SOURCE RECORDS:
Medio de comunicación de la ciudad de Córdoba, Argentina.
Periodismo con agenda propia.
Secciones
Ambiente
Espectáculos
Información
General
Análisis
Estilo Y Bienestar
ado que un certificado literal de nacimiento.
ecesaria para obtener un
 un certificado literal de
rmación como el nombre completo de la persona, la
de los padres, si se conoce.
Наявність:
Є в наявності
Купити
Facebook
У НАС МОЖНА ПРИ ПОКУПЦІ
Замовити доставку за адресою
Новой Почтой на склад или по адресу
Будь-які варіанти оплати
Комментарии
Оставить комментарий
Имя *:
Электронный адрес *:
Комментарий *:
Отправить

...

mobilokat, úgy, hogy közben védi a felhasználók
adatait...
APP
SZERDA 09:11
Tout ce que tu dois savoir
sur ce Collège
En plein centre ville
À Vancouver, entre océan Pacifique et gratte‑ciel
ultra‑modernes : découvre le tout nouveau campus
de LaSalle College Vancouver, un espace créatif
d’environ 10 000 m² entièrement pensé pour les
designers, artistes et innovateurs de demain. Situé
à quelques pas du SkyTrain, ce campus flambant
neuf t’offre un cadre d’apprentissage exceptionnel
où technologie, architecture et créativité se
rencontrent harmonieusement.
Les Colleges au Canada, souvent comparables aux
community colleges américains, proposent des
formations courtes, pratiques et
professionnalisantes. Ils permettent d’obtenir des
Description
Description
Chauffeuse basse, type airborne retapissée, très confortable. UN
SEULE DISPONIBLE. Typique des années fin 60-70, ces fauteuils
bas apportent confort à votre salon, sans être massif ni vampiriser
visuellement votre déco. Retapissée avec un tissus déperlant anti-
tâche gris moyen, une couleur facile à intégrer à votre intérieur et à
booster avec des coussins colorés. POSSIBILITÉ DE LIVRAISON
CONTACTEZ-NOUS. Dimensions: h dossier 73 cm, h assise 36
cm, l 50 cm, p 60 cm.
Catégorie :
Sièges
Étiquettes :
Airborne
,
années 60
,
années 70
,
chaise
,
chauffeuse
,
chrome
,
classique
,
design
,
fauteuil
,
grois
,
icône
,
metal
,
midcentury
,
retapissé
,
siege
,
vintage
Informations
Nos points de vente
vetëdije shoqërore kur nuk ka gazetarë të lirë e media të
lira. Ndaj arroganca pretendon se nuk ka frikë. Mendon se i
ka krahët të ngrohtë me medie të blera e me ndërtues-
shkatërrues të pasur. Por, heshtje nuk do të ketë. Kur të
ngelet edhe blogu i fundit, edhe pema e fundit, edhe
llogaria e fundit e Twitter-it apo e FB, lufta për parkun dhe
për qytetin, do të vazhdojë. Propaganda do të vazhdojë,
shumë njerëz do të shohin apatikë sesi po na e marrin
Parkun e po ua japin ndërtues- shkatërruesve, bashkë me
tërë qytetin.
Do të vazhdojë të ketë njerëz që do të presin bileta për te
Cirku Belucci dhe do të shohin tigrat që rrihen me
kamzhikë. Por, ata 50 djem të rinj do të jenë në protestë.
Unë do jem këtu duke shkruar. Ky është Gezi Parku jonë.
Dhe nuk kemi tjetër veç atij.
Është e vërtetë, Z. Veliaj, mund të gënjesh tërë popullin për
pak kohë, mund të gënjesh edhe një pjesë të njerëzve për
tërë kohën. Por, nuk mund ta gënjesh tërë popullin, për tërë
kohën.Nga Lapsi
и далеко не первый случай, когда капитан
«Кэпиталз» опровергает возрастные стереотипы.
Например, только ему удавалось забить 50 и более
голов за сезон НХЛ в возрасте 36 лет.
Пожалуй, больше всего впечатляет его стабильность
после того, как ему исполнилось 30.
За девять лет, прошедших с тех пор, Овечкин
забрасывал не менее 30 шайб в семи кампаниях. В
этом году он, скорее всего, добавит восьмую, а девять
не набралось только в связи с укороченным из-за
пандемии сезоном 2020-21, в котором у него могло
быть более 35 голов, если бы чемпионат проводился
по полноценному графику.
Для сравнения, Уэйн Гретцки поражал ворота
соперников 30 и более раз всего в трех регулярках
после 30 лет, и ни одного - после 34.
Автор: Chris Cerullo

---

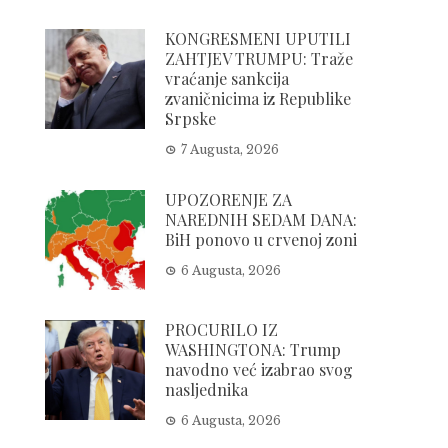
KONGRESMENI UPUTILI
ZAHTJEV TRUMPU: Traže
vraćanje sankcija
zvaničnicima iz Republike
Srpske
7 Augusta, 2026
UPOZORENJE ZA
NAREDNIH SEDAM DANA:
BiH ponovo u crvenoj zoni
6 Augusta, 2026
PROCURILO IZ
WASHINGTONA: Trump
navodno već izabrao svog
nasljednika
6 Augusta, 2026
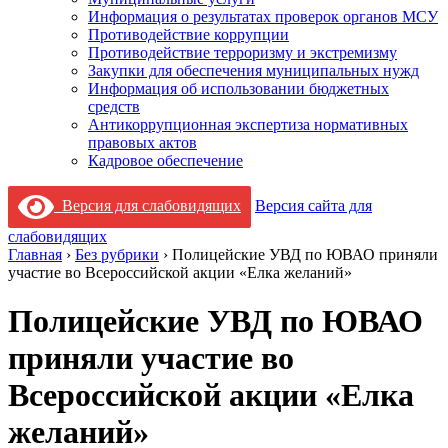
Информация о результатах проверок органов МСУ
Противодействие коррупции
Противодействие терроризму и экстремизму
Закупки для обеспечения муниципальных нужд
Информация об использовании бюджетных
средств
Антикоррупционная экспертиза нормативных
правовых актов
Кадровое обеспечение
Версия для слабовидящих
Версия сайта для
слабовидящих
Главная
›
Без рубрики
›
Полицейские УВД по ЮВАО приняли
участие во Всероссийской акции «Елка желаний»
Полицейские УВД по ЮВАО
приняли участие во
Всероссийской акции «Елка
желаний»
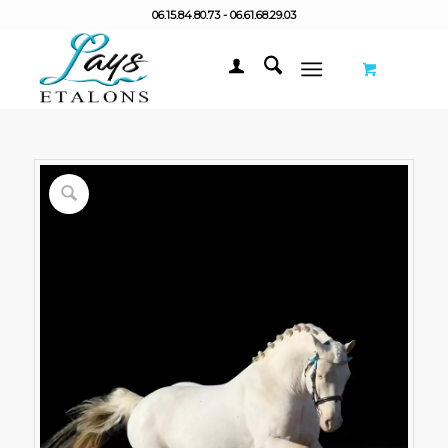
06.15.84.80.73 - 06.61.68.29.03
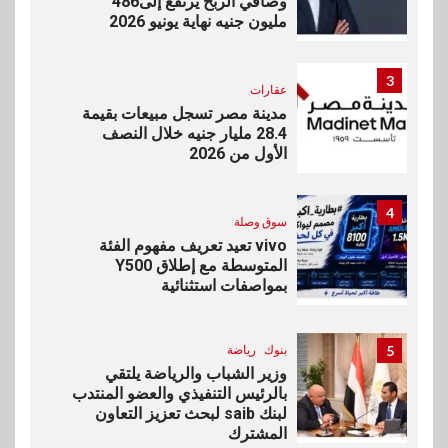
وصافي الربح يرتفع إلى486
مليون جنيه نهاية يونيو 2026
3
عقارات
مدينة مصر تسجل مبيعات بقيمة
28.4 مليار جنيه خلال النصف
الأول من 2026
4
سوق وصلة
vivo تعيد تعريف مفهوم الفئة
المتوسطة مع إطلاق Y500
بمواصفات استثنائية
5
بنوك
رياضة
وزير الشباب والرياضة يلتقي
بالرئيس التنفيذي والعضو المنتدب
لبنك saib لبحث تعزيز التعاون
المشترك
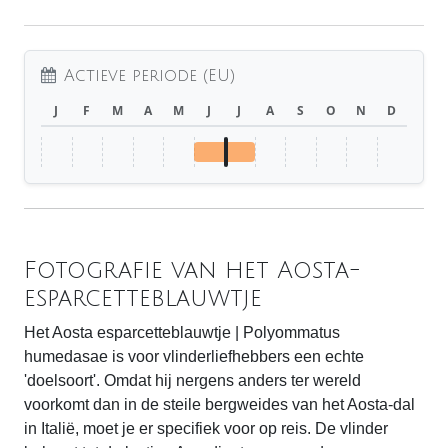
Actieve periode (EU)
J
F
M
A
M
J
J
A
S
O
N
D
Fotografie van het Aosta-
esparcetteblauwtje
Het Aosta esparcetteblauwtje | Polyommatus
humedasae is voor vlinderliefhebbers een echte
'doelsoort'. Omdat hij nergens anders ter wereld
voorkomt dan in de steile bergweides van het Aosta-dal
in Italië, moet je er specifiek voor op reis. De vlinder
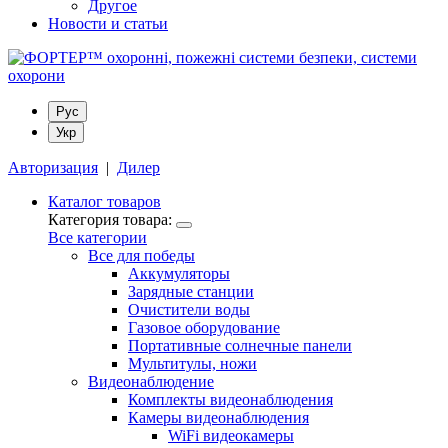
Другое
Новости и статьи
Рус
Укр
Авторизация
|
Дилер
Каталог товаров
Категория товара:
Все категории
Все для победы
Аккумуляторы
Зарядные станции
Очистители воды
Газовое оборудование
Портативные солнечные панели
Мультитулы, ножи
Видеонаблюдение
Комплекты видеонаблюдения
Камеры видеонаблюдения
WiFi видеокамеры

WORK TASK: Could you copy out everything in the records above from the line containing "KONGRESMENI UPUTILI" down to the line containing "WiFi видеокамеры", including both of those lines, and leave the pictures out?

RESPONSE BOX:
KONGRESMENI UPUTILI
ZAHTJEV TRUMPU: Traže
vraćanje sankcija
zvaničnicima iz Republike
Srpske
7 Augusta, 2026
UPOZORENJE ZA
NAREDNIH SEDAM DANA:
BiH ponovo u crvenoj zoni
6 Augusta, 2026
PROCURILO IZ
WASHINGTONA: Trump
navodno već izabrao svog
nasljednika
6 Augusta, 2026
Информация о результатах проверок органов МСУ
Противодействие коррупции
Противодействие терроризму и экстремизму
Закупки для обеспечения муниципальных нужд
Информация об использовании бюджетных
средств
Антикоррупционная экспертиза нормативных
правовых актов
Кадровое обеспечение
Версия для слабовидящих
Версия сайта для
слабовидящих
Главная
›
Без рубрики
›
Полицейские УВД по ЮВАО приняли
участие во Всероссийской акции «Елка желаний»
Полицейские УВД по ЮВАО
приняли участие во
Всероссийской акции «Елка
желаний»
06.15.84.80.73 - 06.61.68.29.03
وصافي الربح يرتفع إلى486
مليون جنيه نهاية يونيو 2026
3
عقارات
مدينة مصر تسجل مبيعات بقيمة
28.4 مليار جنيه خلال النصف
الأول من 2026
4
سوق وصلة
vivo تعيد تعريف مفهوم الفئة
المتوسطة مع إطلاق Y500
بمواصفات استثنائية
5
بنوك
رياضة
وزير الشباب والرياضة يلتقي
بالرئيس التنفيذي والعضو المنتدب
لبنك saib لبحث تعزيز التعاون
المشترك
Actieve periode (EU)
J
F
M
A
M
J
J
A
S
O
N
D
Fotografie van het Aosta-
esparcetteblauwtje
Het Aosta esparcetteblauwtje | Polyommatus
humedasae is voor vlinderliefhebbers een echte
'doelsoort'. Omdat hij nergens anders ter wereld
voorkomt dan in de steile bergweides van het Aosta-dal
in Italië, moet je er specifiek voor op reis. De vlinder
Другое
Новости и статьи
Рус
Укр
Авторизация
|
Дилер
Каталог товаров
Категория товара:
Все категории
Все для победы
Аккумуляторы
Зарядные станции
Очистители воды
Газовое оборудование
Портативные солнечные панели
Мультитулы, ножи
Видеонаблюдение
Комплекты видеонаблюдения
Камеры видеонаблюдения
WiFi видеокамеры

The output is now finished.